▶ Job: From the line containing "Im Amazon Shop ansehen" through the last line of the data, return those lines exactly as written and nothing more.

▶ Saved entries:
--
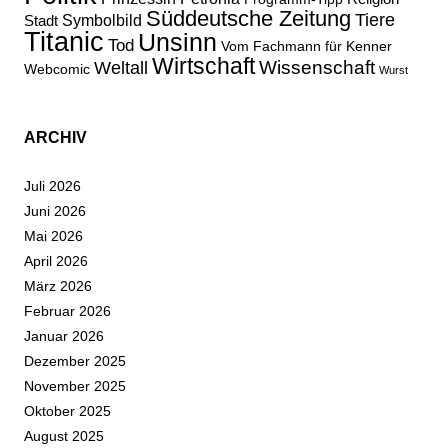
Süddeutsche Zeitung
Tiere
Stadt
Symbolbild
Titanic
Unsinn
Tod
Vom Fachmann für Kenner
Wirtschaft
Wissenschaft
Weltall
Webcomic
Wurst
ARCHIV
Juli 2026
Juni 2026
Mai 2026
April 2026
März 2026
Februar 2026
Januar 2026
Dezember 2025
November 2025
Oktober 2025
August 2025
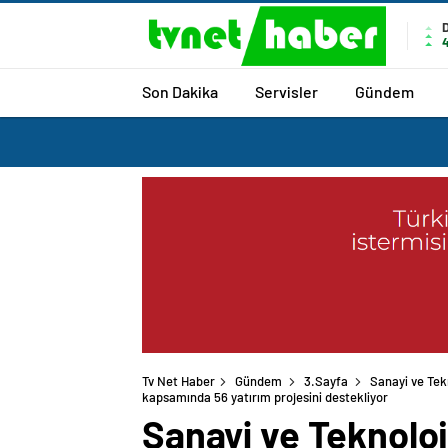
Son Dakika
Servisler
Gündem
Tv Net Haber
Gündem
3.Sayfa
Sanayi ve Tek
kapsamında 56 yatırım projesini destekliyor
Sanayi ve Teknoloj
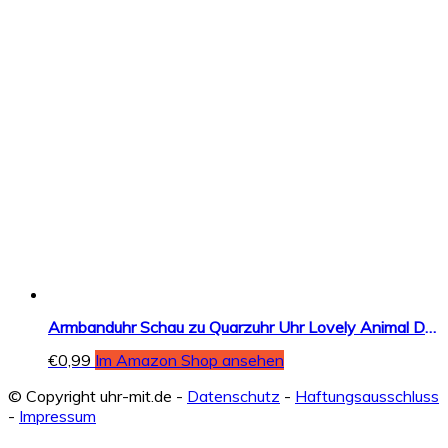
Armbanduhr Schau zu Quarzuhr Uhr Lovely Animal Design Boy Girl Kinder Chenang Geburtstagsgeschenk Süße Tier Muster Junge Mädchen Geburtstagsgeschenk Souvenir
€
0,99
Im Amazon Shop ansehen
© Copyright uhr-mit.de -
Datenschutz
-
Haftungsausschluss
-
Impressum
--
▶ Response:
Im Amazon Shop ansehen
© Copyright uhr-mit.de -
Datenschutz
-
Haftungsausschluss
-
Impressum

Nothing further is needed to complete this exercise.